Geometric visualizations of single and entangled qubits

Abstract

The Bloch Sphere visualization of the possible states of a single qubit serves as a useful pedagogical and conceptual tool, offering a one-to-one map between qubit states and points in a 3D space. However, understanding many important concepts of quantum mechanics, such as entanglement, requires developing intuitions about states with a minimum of two qubits, which map one-to-one to unvisualizable spaces of six dimensions and higher. In this paper, we circumvent this visualization issue by creating maps of subspaces of 1- and 2-qubit systems that quantitatively and qualitatively encode properties of these states in their geometries. For the 1-qubit case, the subspace approach allows one to visualize how mixed states relate to different choices of measurement in a basis-independent way and how to read off the entries in a density matrix representation of these states from lengths in a simple diagram.

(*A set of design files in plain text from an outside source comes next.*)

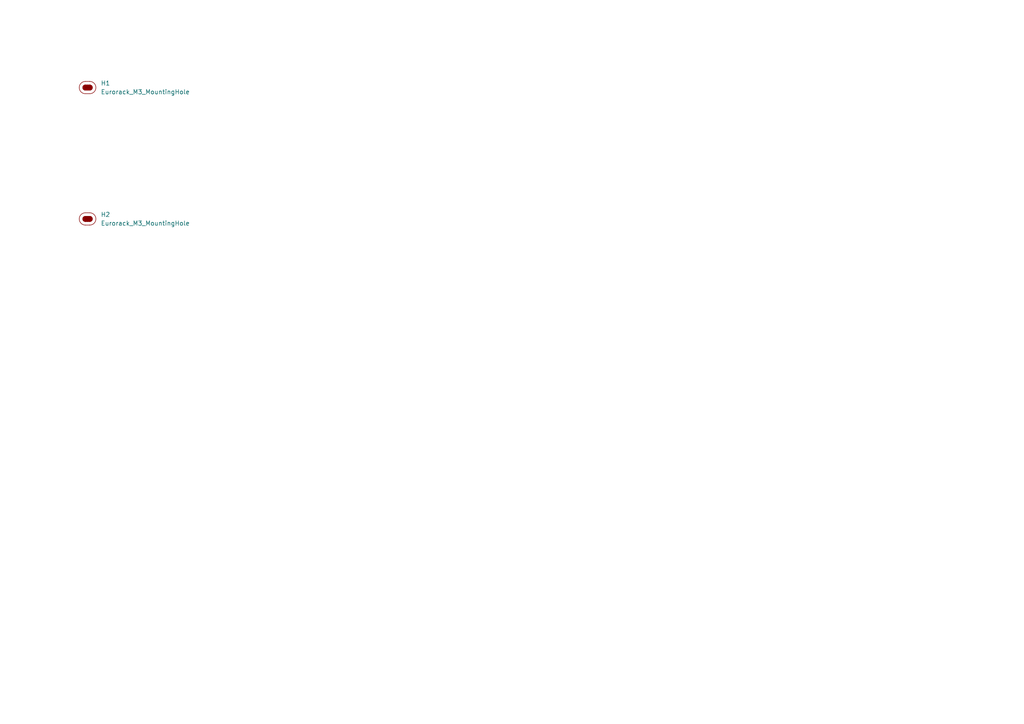
<source format=kicad_sch>
(kicad_sch
	(version 20250114)
	(generator "eeschema")
	(generator_version "9.0")
	(uuid "19c31f5f-bf56-4392-ad02-1d1ead5485fe")
	(paper "A4")
	
	(symbol
		(lib_id "EXC:Eurorack_M3_MountingHole")
		(at 25.4 25.4 0)
		(unit 1)
		(exclude_from_sim no)
		(in_bom yes)
		(on_board yes)
		(dnp no)
		(fields_autoplaced yes)
		(uuid "534d8eec-c01c-4cfc-aebc-663b115ee970")
		(property "Reference" "H1"
			(at 29.21 24.1299 0)
			(effects
				(font
					(size 1.27 1.27)
				)
				(justify left)
			)
		)
		(property "Value" "Eurorack_M3_MountingHole"
			(at 29.21 26.6699 0)
			(effects
				(font
					(size 1.27 1.27)
				)
				(justify left)
			)
		)
		(property "Footprint" "EXC:MountingHole_3.2mm_M3"
			(at 25.4 30.988 0)
			(effects
				(font
					(size 1.27 1.27)
				)
				(hide yes)
			)
		)
		(property "Datasheet" "~"
			(at 25.4 25.4 0)
			(effects
				(font
					(size 1.27 1.27)
				)
				(hide yes)
			)
		)
		(property "Description" "Mounting Hole without connection"
			(at 25.4 28.702 0)
			(effects
				(font
					(size 1.27 1.27)
				)
				(hide yes)
			)
		)
		(instances
			(project ""
				(path "/19c31f5f-bf56-4392-ad02-1d1ead5485fe"
					(reference "H1")
					(unit 1)
				)
			)
		)
	)
	(symbol
		(lib_id "EXC:Eurorack_M3_MountingHole")
		(at 25.4 63.5 0)
		(unit 1)
		(exclude_from_sim no)
		(in_bom yes)
		(on_board yes)
		(dnp no)
		(fields_autoplaced yes)
		(uuid "e015cdbe-4ddf-458d-a91d-f2dffd36c0e8")
		(property "Reference" "H2"
			(at 29.21 62.2299 0)
			(effects
				(font
					(size 1.27 1.27)
				)
				(justify left)
			)
		)
		(property "Value" "Eurorack_M3_MountingHole"
			(at 29.21 64.7699 0)
			(effects
				(font
					(size 1.27 1.27)
				)
				(justify left)
			)
		)
		(property "Footprint" "EXC:MountingHole_3.2mm_M3"
			(at 25.4 69.088 0)
			(effects
				(font
					(size 1.27 1.27)
				)
				(hide yes)
			)
		)
		(property "Datasheet" "~"
			(at 25.4 63.5 0)
			(effects
				(font
					(size 1.27 1.27)
				)
				(hide yes)
			)
		)
		(property "Description" "Mounting Hole without connection"
			(at 25.4 66.802 0)
			(effects
				(font
					(size 1.27 1.27)
				)
				(hide yes)
			)
		)
		(instances
			(project "Blank_2U3HPV2"
				(path "/19c31f5f-bf56-4392-ad02-1d1ead5485fe"
					(reference "H2")
					(unit 1)
				)
			)
		)
	)
	(sheet_instances
		(path "/"
			(page "1")
		)
	)
	(embedded_fonts no)
)

</source>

For the 2-qubit case, a toroidal map of 2-qubit states illuminates the non-trivial topology of the state space while allowing one to simultaneously read off, in distances and angles, the level of entanglement in the 2-qubit state and the mixed-state properties of its constituent qubits. By encoding states and their evolutions through quantum logic gates with little to no need of mathematical formalism, these maps may prove particularly useful for understanding fundamental concepts of quantum mechanics and quantum information at the introductory level.